= Cannabis in North Carolina =

Cannabis in North Carolina is illegal for any use except for very limited medical usage, though decriminalized for possession of 0.5 ounces or less for individuals with three or fewer misdemeanor convictions.

==Decriminalization (1977)==
In 1977, during a short-lived wave of decriminalization in the country, North Carolina reduced the penalty and decriminalized possession of small amounts of cannabis with 0.5 ounces or less to a maximum of a $200 fine. Possession of less than half an ounce is still a Class 3 misdemeanor, the lowest level of misdemeanor, while possession of up to 1.5 ounces is a Class 1 misdemeanor, and more than 1.5 ounces is a Class I felony (the lowest level of felony).

==Failed medical legalization (2014-2023)==
A medical marijuana bill was introduced in May, 2014, but was killed by the House Committee in March, 2015. Additionally, the House Committee issued an "unfavorable report", which blocks the House from considering bills with medical marijuana components for the next two years. Non-psychoactive cannabis has essentially become legalized, but special seeds of very specific low THC strains (industrial hemp) and licensing must be purchased from the state.

Sen. Bill Rabon reintroduced legislation in 2021, which passed the Senate in 2022 as SB 711, but failed to pass the House. The Senate again passed a medical legalization bill in 2023 as SB 3, but as of July, the House has yet to vote on the legislation, with the Speaker announcing there were no plans to bring it to the floor.
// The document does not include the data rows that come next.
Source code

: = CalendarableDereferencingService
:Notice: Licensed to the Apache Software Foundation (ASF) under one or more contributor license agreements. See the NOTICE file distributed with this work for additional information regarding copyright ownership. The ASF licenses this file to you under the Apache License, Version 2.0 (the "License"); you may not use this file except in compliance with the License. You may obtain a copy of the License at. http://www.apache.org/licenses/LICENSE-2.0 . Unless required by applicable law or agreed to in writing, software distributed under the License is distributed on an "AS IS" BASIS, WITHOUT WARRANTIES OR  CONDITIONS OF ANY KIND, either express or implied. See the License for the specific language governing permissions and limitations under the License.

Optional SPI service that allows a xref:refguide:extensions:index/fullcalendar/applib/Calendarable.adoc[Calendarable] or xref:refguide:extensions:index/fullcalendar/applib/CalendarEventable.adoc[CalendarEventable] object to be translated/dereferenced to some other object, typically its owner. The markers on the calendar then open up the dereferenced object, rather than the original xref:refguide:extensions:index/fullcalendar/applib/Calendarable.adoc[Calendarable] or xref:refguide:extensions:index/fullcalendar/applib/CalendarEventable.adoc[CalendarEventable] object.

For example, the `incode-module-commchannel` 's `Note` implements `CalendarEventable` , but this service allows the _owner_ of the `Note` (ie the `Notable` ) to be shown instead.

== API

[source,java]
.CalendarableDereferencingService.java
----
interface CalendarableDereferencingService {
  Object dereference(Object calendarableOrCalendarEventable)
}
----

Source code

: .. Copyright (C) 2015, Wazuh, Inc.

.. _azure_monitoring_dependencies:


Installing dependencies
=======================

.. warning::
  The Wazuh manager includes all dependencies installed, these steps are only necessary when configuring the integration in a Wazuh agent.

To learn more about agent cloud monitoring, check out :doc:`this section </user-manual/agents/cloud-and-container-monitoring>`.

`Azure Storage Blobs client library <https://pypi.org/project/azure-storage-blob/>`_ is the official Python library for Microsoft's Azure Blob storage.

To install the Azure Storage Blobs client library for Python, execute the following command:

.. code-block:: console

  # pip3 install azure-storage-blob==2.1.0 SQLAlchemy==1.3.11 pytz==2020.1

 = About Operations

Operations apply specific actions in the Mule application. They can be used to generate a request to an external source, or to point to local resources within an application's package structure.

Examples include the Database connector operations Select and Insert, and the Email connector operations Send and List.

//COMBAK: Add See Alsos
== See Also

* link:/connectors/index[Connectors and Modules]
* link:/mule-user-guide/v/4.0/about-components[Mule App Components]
==Legalization of CBD (2015)==
In 2015, Governor Pat McCrory signed into law HB766, allowing those with intractable epilepsy to use CBD oil. His endorsement followed a House vote of 112–22 and Senate vote of 47–0. The law does not establish any infrastructure for which potential patients may legally purchase CBD within the state.

== Eastern Band of Cherokee Indians Referendum (2023) ==

In September 2023, the Eastern Band of Cherokee Indians, whose laws supersede those of North Carolina, voted to legalize cannabis in a ballot measure by a vote of 70% to 30%. While this does not legalize cannabis in all of North Carolina, it makes the Qualla Boundary, the EBCI's land trust, the first location in the state in which cannabis is legal for recreational use—however, cannabis remains illegal under North Carolina law outside of the area. Major media outlets in the state noted the potential for the referendum to impact the entirety of North Carolina as it relates to the issue of cannabis.